Ici, six paysages pour parcourir le monde. Jungle, désert, banquise, lande… "Chaque fois des paysages différents, avec des éléments naturels qui les figurent. On voulait travailler autour de la matière issue des paysages. Herbes fraîches, sèches, argile, charbon, minéraux, pour les décors, maquillages ou costumes, détaille Jeff Bizieau. On a travaillé aussi sur le corps paysage: comment, dans chaque tableau, le corps peut être prolongé ou empêché par ces éléments-là."

Une idée née en janvier 2020, alors que la compagnie, créée il y a vingt ans à Paris et installée depuis dix ans à Nice, participe au festival Fresh Winds, une biennale d’art islandaise.

"Là-bas, la nature est très présente, à la fois enveloppante et hostile. On y a ressenti la force de la nature et du paysage, ça nous a inspiré ce travail", souligne Pascal Renault.

Deux tableaux vont éclore à ce moment-là. Suivront les autres, en début d’année dernière, avant que le confinement ne vienne tout ralentir. "On a vite repris, on a été soutenus et on a pu enchaîner les résidences."

Théâtres et structures partenaires les accueillent à Menton, Avignon, Bouc-Bel-Air, Cannes, Nice… Des heures de création, qui devraient aussi se poursuivre au Japon, au mois d’août, si la situation sanitaire le permet.

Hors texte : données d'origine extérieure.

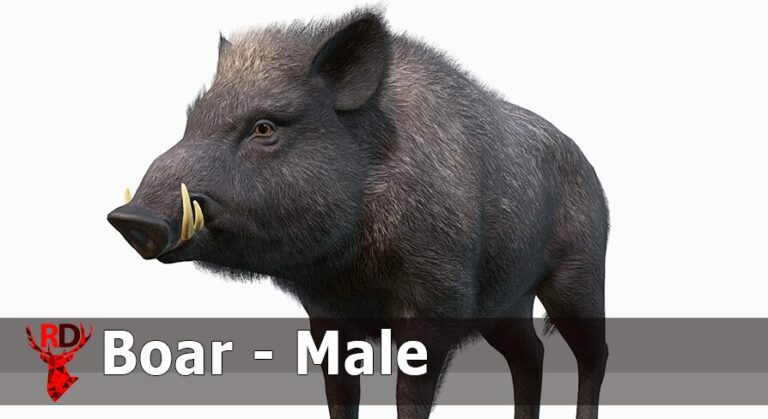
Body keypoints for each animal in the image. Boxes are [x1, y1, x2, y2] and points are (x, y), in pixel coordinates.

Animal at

En septembre, enfin, il faudra concevoir les lumières. Et entre-temps, "la toile de danse", tapis sur lequel évolueront les danseurs en se couvrant, petit à petit, des différentes matières composant le décor.

Chorégraphie, texte, musique, costumes et scénographie, ces Éclats terrestres offriront un spectacle total. "Transversal", insistent Jeff Bizieau et Pascal Renault, également plasticien et comédien.

Pour une immersion dans un univers étonnant. "On a en commun le goût du décalage, de l’étrangeté." Et d’une beauté inquiétante, comme la nature, qui nous sauve autant qu’elle nous menace.

... et une danseuse reptile à la carapace souple.
... et une danseuse reptile à la carapace souple. Photo Nathalie Sternalski
Travail d'équipe

Outre les quatre danseurs – Jeff Bizieau, Pascal Renault, Sophie Boursier et Carlo Schiavo, de la compagnie Le Sixièmétage – et les deux techniciens – Véronique Hemberger à la lumière et Doryan Denis au son –, le spectacle fait aussi appel à d’autres talents comme des plasticiennes.

Et pour ses décors et costumes, véritables plus du futur ballet théâtral, notamment signés par les artistes roannaise Catherine Chanteloube et niçoise Marie-Caroline Regottaz, la compagnie ne choisit pas la facilité.

Au fil des tableaux, chapeau végétal, robe-mue de reptile en feuilles de pierre, nénuphars en toile de lin, coiffes zoulou en caoutchouc naturel ou robes de papier installent ce curieux univers.